The alcohol industry welcomes general move to level 3 but awaits details

by | May 25, 2020 | Covid-19

President Cyril Ramaphosa addressed the nation on Sunday evening, 24 May 2020, saying the country’s lockdown status would shift to level 3 as of 01 June 2020.

“Cabinet has determined that the alert level for the whole country should be lowered from level 4 to level 3 with effect from 1 June 2020,” said the President, and said, “Alcohol may be sold for home consumption only under strict conditions, on specified days and for limited hours.” The President confirmed that details would be made available following further discussions with the sector.

South African Liquor Brand Owners Association (SALBA) CEO, Kurt Moore said, “The industry welcomes the move that will result in an “opening up of the economy”.  Moore cautioned, however, that compressed operating hours could lead to over-crowding at outlets when consumers are allowed to purchase alcohol after the nine-week ban on the legal trade of alcohol.

“Industry associations, SALBA, the Beer Association of South Africa (BASA) and VinPro have worked tirelessly with the Department of Trade and Industry and Competition and presented several proposals. These included safety protocols for the off-consumption and trading of alcohol, including e-commerce, and also addressed transmission risks across the value chain and solutions to enable the safety of the workforce, suppliers, retailers, and consumers. We look forward to ironing out the details.”

Vinpro CEO Rico Basson said players in the alcohol industry have been operating for more than eight weeks with zero income revenue but had remained committed to ensuring the industry gets back on its feet.

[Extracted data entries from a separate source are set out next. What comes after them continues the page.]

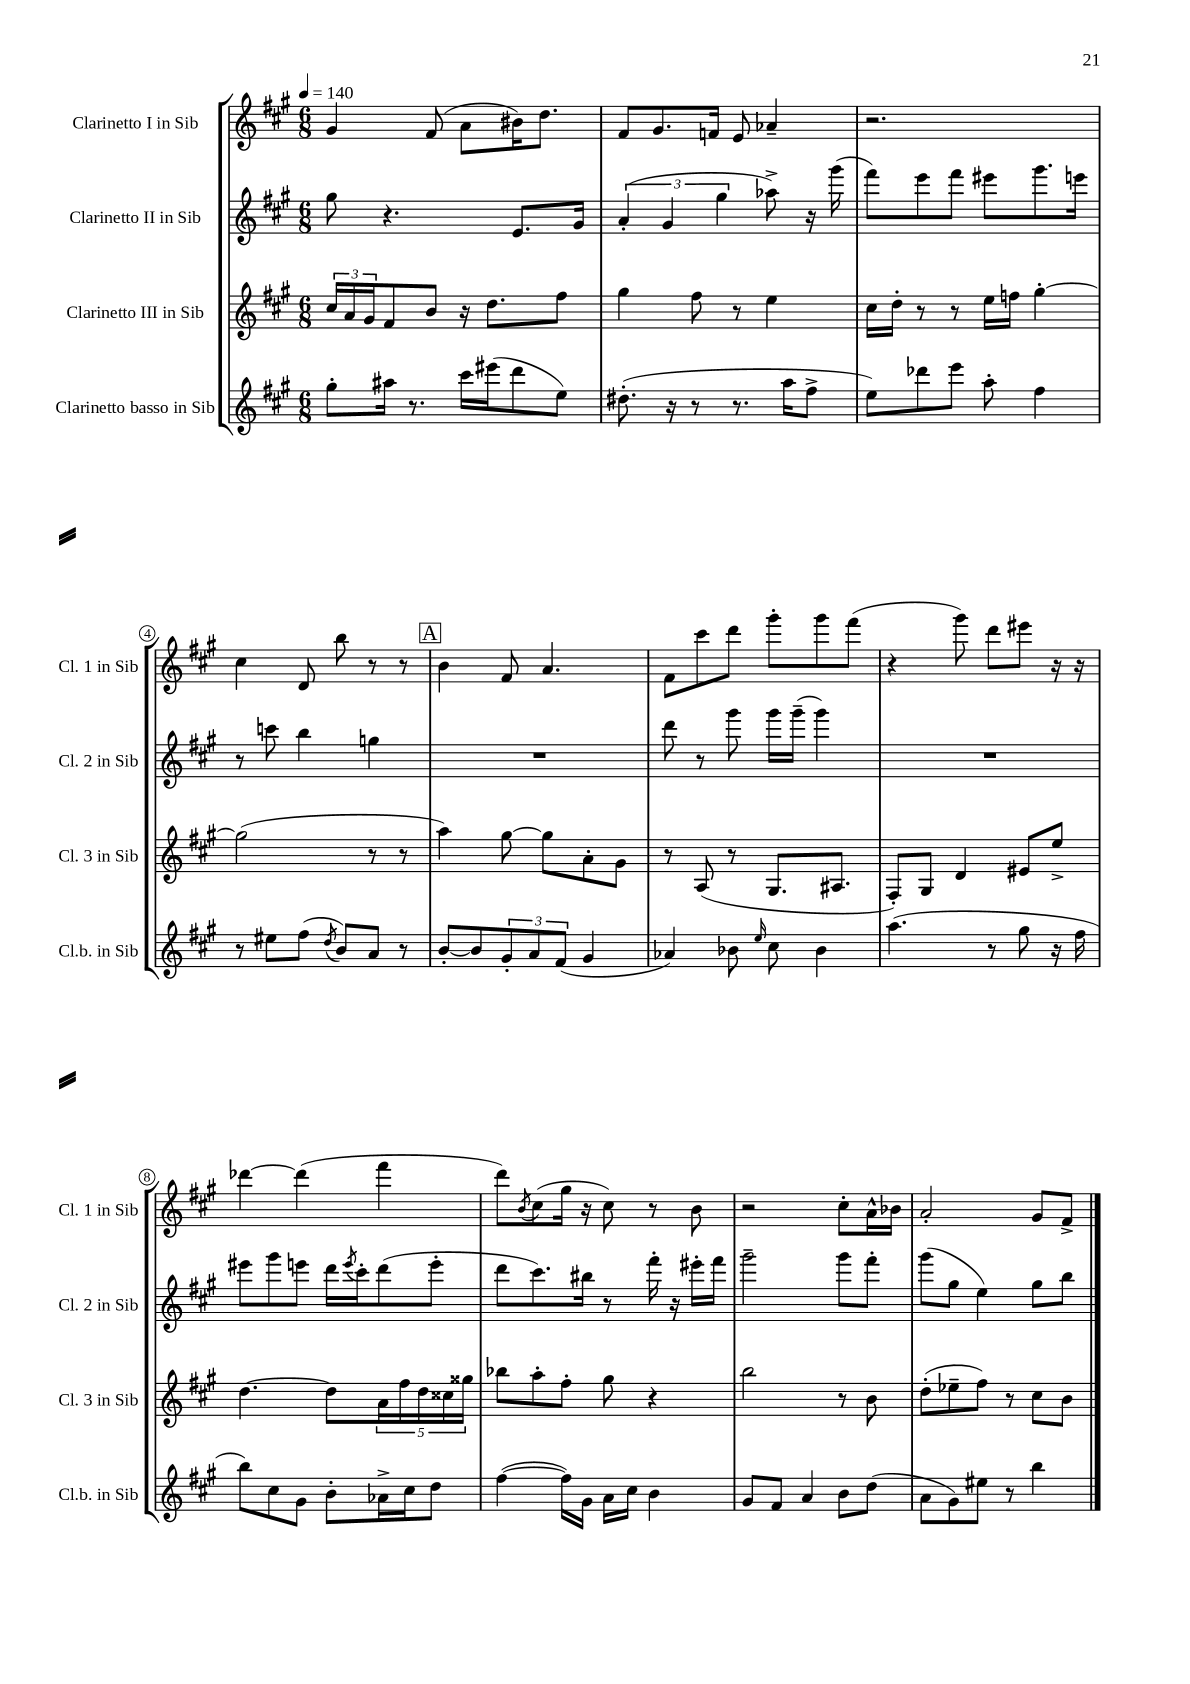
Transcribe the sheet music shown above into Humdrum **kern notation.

**kern	**kern	**kern	**kern
*staff4	*staff3	*staff2	*staff1
*clefG2	*clefG2	*clefG2	*clefG2
*k[f#c#g#]	*k[f#c#g#]	*k[f#c#g#]	*k[f#c#g#]
*M6/8	*M6/8	*M6/8	*M6/8
*MM140	*MM140	*MM140	*MM140
8gg#'	24cc#	8gg#	4g#
.	24a	.	.
.	24g#	.	.
16aa#	8f#	4.r	.
8.r	.	.	.
.	8b	.	(8f#
16ccc#	16r	.	8a
(16eee#	8.dd	.	.
8ddd	.	8.e	16b#)
.	.	.	8.dd
8ee)	8ff#	.	.
.	.	16g#	.
=	=	=	=
(8.dd#'	4gg#	(6a'	8f#
.	.	.	8.g#
.	.	6g#	.
16r	.	.	.
8r	8ff#	.	.
.	.	.	16f
.	.	6gg#	.
8.r	8r	.	8e
.	4ee	8aa-^)	4a-~
16aa	.	.	.
8ff#^	.	16r	.
.	.	(16ggg#	.
=	=	=	=
8ee)	16cc#	8fff#)	2.r
.	16dd'	.	.
8ddd-	8r	8eee	.
8eee	8r	8fff#	.
8aa'	16ee	8eee#	.
.	16ff	.	.
4ff#	[4gg#'	8.ggg#	.
.	.	16eee	.
=	=	=	=
8r	(2gg#]	8r	4cc#
8ee#	.	8ccc	.
(8ff#	.	4bb	8d
8qdd	.	.	.
8b)	.	.	8bb
8a	8r	4gg	8r
8r	8r	.	8r
=	=	=	=
[8b'	4aa)	2.r	4b
8b]	.	.	.
12g#'	[8gg#	.	8f#
12a	.	.	.
.	8gg#]	.	4.a
(12f#	.	.	.
4g#	8a'	.	.
.	8g#	.	.
=	=	=	=
4a-)	8r	8ddd	8f#
.	(8A	8r	8ccc#
8b-	8r	8ggg#	8ddd
16qqee	.	.	.
8cc#	8.G#	16ggg#	8ggg#'
.	.	(16ggg#~	.
4b-	.	4ggg#)	8ggg#
.	8.A#	.	.
.	.	.	(8fff#
=	=	=	=
(4.aa	8F#')	2.r	4r
.	8G#	.	.
.	4d	.	8ggg#)
8r	.	.	8ddd
8gg#	8e#	.	8eee#
16r	8ee^	.	16r
16ff#	.	.	16r
=	=	=	=
8bb)	[4.dd	8eee#	[4ddd-
8cc#	.	8ggg#	.
8g#	.	8eee	(4ddd-]
8b'	8dd]	16ddd	.
.	.	8qeee	.
.	.	16ccc#'	.
16a-^	20a	(8ddd	4fff#
.	20ff#	.	.
16cc#	.	.	.
.	20dd	.	.
8dd	.	8eee'	.
.	20cc##	.	.
.	20gg##	.	.
=	=	=	=
([4ff#	8bb-	8ddd	8ddd)
.	.	.	8qb
.	8aa'	8.ccc#)	(8cc#
16ff#])	8ff#'	.	16gg#
16g#	.	16bb#	16r
16a	8gg#	8r	8cc#)
16cc#	.	.	.
4b	4r	16fff#'	8r
.	.	16r	.
.	.	16eee#'	8b
.	.	16fff#	.
=	=	=	=
8g#	2bb	2ggg#~	2r
8f#	.	.	.
4a	.	.	.
8b	8r	8ggg#	8cc#'
(8dd	8b	8fff#'	16a^^
.	.	.	16b-
=	=	=	=
8a	(8dd'	(8ggg#	2a'
8g#)	8ee-~	8gg#	.
8ee#	8ff#)	4ee)	.
8r	8r	.	.
4bb	8cc#	8gg#	8g#
.	8b	8bb	8f#^
==	==	==	==
*-	*-	*-	*-
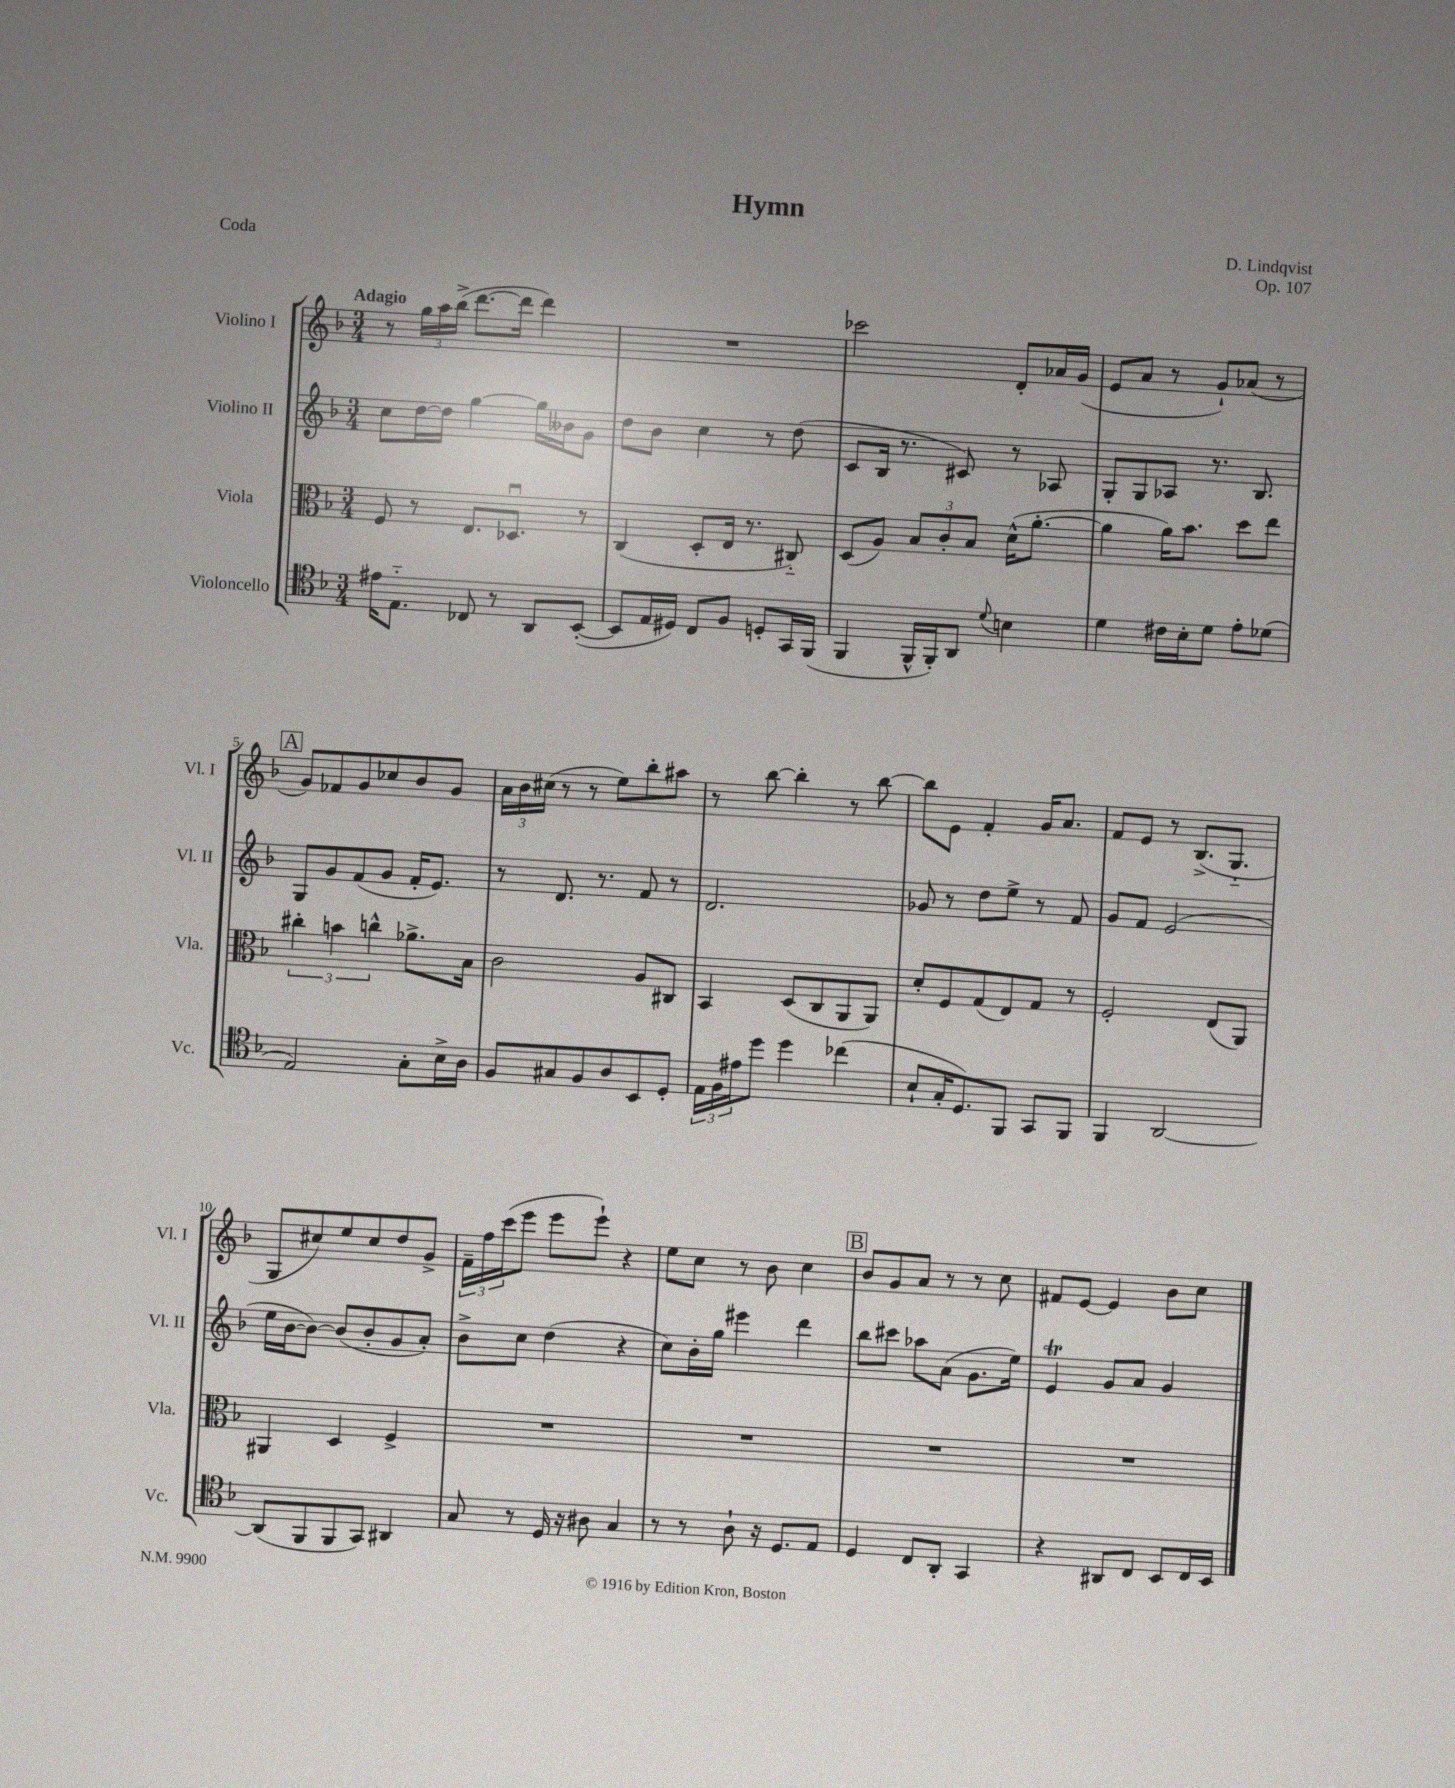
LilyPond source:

\header { title = "Hymn" composer = "D. Lindqvist" opus = "Op. 107" piece = "Coda" }
<<
\new StaffGroup <<
\new Staff = "s0" \with { instrumentName = "Violino I" shortInstrumentName = "Vl. I" } {
    \clef treble \key f \major \numericTimeSignature \time 3/4 \tempo "Adagio"
    r8 \tuplet 3/2 { g''16 a''16 bes''16->( } d'''8.~ d'''16 d'''4) |
    R2. |
    ces'''2 d'8-. aes'16 g'16( |
    e'8 a'8 r8 g'8-!) aes'8( r8 |
    \mark \markup { \box "A" } g'8) fes'8 g'8 ces''8 bes'8 g'8 |
    \tuplet 3/2 { a'16 bes'16 cis''16( } r8 r8 e''8) bes''8-. ais''8 |
    r8 bes''8~ bes''4-. r8 bes''8~ |
    bes''8 e'8 f'4-. g'16 a'8. |
    f'8 e'8 r8 bes8.->( g8.-_ |
    g8 cis''8) e''8 cis''8 d''8 g'8-> |
    \tuplet 3/2 { f'16-- f''16 c'''16( } e'''8 e'''8 e'''8-!) r4 |
    e''8 c''8 r8 bes'8 c''4 |
    \mark \markup { \box "B" } bes'8 g'8 a'8 r8 r8 c''8 |
    fis'8 e'8~ e'4 bes'8 c''8 \bar "|." |
}
\new Staff = "s1" \with { instrumentName = "Violino II" shortInstrumentName = "Vl. II" } {
    \clef treble \key f \major \numericTimeSignature \time 3/4
    c''8 d''16~ d''16 g''4~ g''16 beses'16 g'8 |
    d''8 bes'8 c''4 r8 d''8( |
    c'8 bes16 r8. cis'8) r8 aes8 |
    g8-. g8 aes8 r8. bes8. |
    \mark \markup { \box "A" } g8 g'8 f'8( g'8 f'16-. e'8.) |
    r8 d'8. r8. f'8 r8 |
    d'2. |
    ges'8 r8 d''8 e''8-> r8 f'8 |
    g'8 f'8 e'2( |
    e''16 bes'16~ bes'8~) bes'8( bes'8-. g'8 a'8-.) |
    bes'8-> c''8 d''4( r4 |
    c''8) bes'16-. g''16 eis'''4 d'''4 |
    \mark \markup { \box "B" } bes''8 cis'''8 aes''8 a'8( g'8. e''16) |
    e'4\trill g'8 a'8 g'4 \bar "|." |
}
\new Staff = "s2" \with { instrumentName = "Viola" shortInstrumentName = "Vla." } {
    \clef alto \key f \major \numericTimeSignature \time 3/4
    f8 r8 e8. des8.\downbow r8 |
    c4( d8-. e16 r8. cis8-_) |
    d8( a8) \tuplet 3/2 { bes8 c'8-. bes8 } d'16-^( a'8.~-. |
    a'4 a'16) bes'8. d''8 e''8 |
    \mark \markup { \box "A" } \tuplet 3/2 { cis''4-. b'4 c''4-^ } aes'8.-> bes16 |
    c'2 a8 cis8 |
    bes,4 d8( c8 a,8 a,8) |
    d'8-. f8 g8( e8) g8 r8 |
    f2-. e8( a,8) |
    ais,4 d4 f4-> |
    R2. |
    R2. |
    \mark \markup { \box "B" } R2. |
    R2. \bar "|." |
}
\new Staff = "s3" \with { instrumentName = "Violoncello" shortInstrumentName = "Vc." } {
    \clef tenor \key f \major \numericTimeSignature \time 3/4
    eis'16 e8.-_ ces8 r8 a,8 bes,8~-.( |
    bes,8 e16 dis16) c8 f8 d8-. g,16 f,16( |
    f,4 f,16-^ f,16-.) a,8 \appoggiatura { d'8 } b4 |
    d'4 cis'16 bes16-. d'8 e'8-. des'8( |
    \mark \markup { \box "A" } e2) g8-. bes16-> a16 |
    f8 gis8 f8 a8 bes,8 d8-. |
    \tuplet 3/2 { e16 f16 eis'16 } d''8 d''4 ces''4( |
    bes8-! g16-. d8.) f,8 g,8 f,8 |
    f,4 a,2~ |
    a,8( f,8 f,8 g,8) ais,4 |
    g8 r8 d16 r16 ais8 g4 |
    r8 r8 a8-! r16 d8. e8 |
    \mark \markup { \box "B" } d4 c8 a,8-. g,4 |
    r4 ais,8 c8 bes,8 c16 bes,16 \bar "|." |
}
>>
>>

“An estimated 117,600 jobs have been lost throughout the industry and 13% of the craft beer sector is in the process of shutting up shop, while the wine industry is in severe distress,” he said. “As an industry, we are willing to participate in consultation with government to provide proposals that help to reopen the alcohol industry further and begin to reconstruct the country’s economy to protect the livelihoods of one million people employed throughout the value chain.”

BASA CEO Patricia Pillay said the industry had made a strong argument for government to especially grant off-consumption trading licenses to the licensed taverns as well as the microbreweries.

“We want taverns and microbreweries to be able to trade legally and safely,” said Pillay, “A ‘click and collect’ model has been developed with taverns to ensure social distancing stipulations are followed. We have been in discussions with tavern associations, and they have committed to ensuring adherence to health and safety regulations, as well as social distancing at all times. These all form part of our educational and training initiative aimed primarily at the 34,500 tavern owners to ensure they provide a safe environment in which to trade.”

Part of the support for taverns included supplying the free personal protective equipment packages, including sanitisers, masks, gloves, as well as education and training material to meet strict COVID-19 safety protocols.